╭─ RAW DATA
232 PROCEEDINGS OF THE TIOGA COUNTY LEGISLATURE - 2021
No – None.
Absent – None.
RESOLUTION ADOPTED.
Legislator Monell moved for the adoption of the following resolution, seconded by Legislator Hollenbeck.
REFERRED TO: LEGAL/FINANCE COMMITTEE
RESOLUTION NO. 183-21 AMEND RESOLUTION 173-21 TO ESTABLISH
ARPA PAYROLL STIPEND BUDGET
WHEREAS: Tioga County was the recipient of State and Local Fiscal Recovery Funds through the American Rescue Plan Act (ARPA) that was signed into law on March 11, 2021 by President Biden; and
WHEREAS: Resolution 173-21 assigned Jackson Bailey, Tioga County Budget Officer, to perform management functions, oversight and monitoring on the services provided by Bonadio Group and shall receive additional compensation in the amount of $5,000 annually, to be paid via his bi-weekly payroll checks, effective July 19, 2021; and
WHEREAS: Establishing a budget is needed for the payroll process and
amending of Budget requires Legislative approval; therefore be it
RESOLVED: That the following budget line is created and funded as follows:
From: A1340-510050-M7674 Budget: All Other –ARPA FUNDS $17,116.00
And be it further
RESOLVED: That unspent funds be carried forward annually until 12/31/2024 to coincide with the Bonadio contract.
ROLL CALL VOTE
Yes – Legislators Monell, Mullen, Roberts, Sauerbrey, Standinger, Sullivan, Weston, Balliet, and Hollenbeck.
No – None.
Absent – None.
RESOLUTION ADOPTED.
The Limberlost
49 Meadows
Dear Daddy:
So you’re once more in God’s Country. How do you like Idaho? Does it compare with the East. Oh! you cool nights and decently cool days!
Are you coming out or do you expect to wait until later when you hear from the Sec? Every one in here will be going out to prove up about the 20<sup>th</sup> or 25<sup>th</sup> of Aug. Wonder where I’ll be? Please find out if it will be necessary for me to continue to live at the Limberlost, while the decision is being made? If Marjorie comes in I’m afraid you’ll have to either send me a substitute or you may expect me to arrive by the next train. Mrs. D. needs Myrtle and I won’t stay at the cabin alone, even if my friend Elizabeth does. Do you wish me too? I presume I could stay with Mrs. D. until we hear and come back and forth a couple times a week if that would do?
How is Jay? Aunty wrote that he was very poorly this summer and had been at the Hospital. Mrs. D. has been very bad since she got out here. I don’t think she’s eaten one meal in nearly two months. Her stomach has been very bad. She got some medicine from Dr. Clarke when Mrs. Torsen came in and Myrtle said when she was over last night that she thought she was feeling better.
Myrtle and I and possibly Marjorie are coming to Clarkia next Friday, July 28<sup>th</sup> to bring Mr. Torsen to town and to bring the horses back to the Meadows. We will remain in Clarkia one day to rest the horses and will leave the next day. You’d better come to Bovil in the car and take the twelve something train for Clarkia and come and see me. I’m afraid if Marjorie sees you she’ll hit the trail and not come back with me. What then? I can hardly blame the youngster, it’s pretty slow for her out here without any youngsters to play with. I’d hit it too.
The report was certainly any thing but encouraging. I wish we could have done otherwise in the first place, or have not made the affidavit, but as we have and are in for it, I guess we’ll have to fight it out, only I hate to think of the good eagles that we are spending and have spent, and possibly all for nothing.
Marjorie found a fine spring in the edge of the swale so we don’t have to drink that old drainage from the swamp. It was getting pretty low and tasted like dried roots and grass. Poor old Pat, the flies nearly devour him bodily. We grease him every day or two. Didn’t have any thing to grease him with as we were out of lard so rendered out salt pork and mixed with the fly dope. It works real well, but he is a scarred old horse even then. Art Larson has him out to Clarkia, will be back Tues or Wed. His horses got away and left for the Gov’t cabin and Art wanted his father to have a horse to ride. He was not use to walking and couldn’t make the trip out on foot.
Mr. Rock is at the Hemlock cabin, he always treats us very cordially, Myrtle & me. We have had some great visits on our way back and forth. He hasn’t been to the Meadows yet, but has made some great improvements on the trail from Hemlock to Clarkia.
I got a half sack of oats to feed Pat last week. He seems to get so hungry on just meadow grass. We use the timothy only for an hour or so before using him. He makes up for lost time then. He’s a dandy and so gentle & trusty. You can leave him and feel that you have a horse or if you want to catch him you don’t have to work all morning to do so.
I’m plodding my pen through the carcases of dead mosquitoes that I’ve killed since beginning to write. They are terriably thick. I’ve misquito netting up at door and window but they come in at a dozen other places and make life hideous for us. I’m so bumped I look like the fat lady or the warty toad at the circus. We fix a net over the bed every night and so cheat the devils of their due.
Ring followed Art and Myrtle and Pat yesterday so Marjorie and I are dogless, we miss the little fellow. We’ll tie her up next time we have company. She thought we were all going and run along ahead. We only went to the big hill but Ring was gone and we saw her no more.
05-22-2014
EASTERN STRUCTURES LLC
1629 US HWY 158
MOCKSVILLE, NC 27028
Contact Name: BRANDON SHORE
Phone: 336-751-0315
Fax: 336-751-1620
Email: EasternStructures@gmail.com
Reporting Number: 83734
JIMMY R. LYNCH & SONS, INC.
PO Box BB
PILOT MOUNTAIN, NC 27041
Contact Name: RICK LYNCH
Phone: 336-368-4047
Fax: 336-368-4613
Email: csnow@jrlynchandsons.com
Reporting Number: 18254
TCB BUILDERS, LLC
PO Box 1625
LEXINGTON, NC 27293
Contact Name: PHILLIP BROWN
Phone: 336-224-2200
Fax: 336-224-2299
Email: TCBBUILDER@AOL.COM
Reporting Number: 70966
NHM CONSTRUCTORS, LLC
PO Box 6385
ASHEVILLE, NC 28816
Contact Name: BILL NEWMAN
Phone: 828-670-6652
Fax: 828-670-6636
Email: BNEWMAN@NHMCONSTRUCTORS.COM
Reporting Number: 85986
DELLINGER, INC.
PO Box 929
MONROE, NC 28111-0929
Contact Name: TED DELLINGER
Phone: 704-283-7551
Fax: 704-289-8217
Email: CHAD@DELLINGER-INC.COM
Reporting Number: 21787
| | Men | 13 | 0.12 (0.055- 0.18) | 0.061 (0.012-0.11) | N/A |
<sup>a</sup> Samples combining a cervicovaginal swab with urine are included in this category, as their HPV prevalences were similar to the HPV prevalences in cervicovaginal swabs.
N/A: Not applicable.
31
╰─
**ABOUT THIS TASK**
Go through the listing above and write out exactly the lines starting with the one holding "Legislator Monell moved" and running through the one holding "WHEREAS: Tioga County", ends included, and no others.

**PROBLEM SOLUTION**
Legislator Monell moved for the adoption of the following resolution, seconded by Legislator Hollenbeck.
REFERRED TO: LEGAL/FINANCE COMMITTEE
RESOLUTION NO. 183-21 AMEND RESOLUTION 173-21 TO ESTABLISH
ARPA PAYROLL STIPEND BUDGET
WHEREAS: Tioga County was the recipient of State and Local Fiscal Recovery Funds through the American Rescue Plan Act (ARPA) that was signed into law on March 11, 2021 by President Biden; and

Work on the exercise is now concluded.